----- Data shown -----

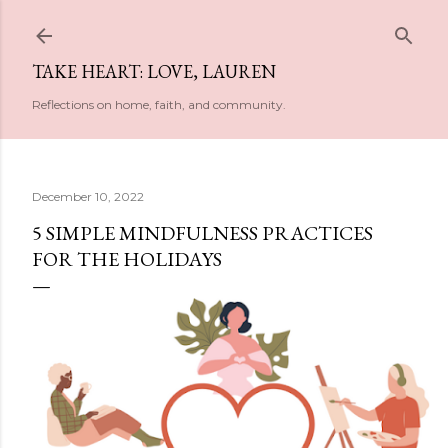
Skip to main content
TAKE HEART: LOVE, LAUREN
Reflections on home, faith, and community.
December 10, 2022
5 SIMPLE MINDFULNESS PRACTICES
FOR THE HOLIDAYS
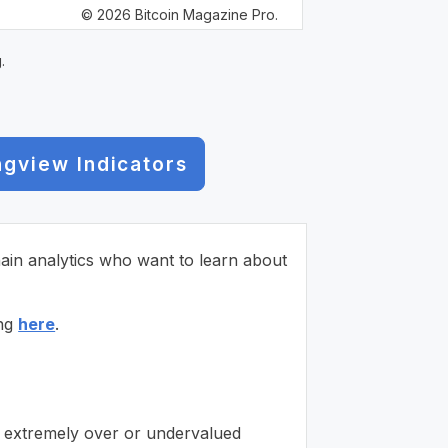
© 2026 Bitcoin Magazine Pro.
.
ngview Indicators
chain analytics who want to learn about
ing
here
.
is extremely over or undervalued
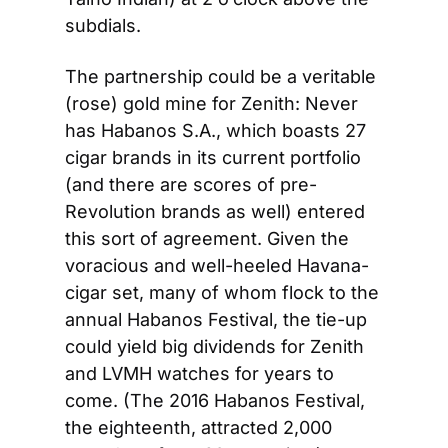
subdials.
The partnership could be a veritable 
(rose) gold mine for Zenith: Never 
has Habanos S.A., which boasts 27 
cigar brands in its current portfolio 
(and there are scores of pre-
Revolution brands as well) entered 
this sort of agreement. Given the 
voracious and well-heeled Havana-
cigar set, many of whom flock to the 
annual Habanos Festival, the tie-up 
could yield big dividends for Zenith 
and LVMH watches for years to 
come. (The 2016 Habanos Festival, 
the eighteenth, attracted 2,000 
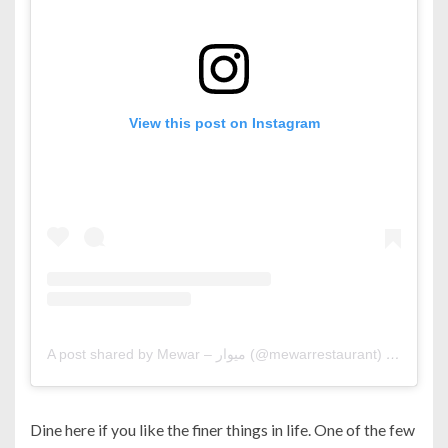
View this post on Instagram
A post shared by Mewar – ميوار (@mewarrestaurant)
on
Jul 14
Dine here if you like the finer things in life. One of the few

-----

> [Required work]:
Write out all the material above exactly, with no image carried over.

> [Answer to this problem]:
Skip to main content
TAKE HEART: LOVE, LAUREN
Reflections on home, faith, and community.
December 10, 2022
5 SIMPLE MINDFULNESS PRACTICES
FOR THE HOLIDAYS
© 2026 Bitcoin Magazine Pro.
.
ngview Indicators
chain analytics who want to learn about
ing
here
.
is extremely over or undervalued
subdials.
The partnership could be a veritable 
(rose) gold mine for Zenith: Never 
has Habanos S.A., which boasts 27 
cigar brands in its current portfolio 
(and there are scores of pre-
Revolution brands as well) entered 
this sort of agreement. Given the 
voracious and well-heeled Havana-
cigar set, many of whom flock to the 
annual Habanos Festival, the tie-up 
could yield big dividends for Zenith 
and LVMH watches for years to 
come. (The 2016 Habanos Festival, 
the eighteenth, attracted 2,000 
View this post on Instagram
A post shared by Mewar – ميوار (@mewarrestaurant)
on
Jul 14
Dine here if you like the finer things in life. One of the few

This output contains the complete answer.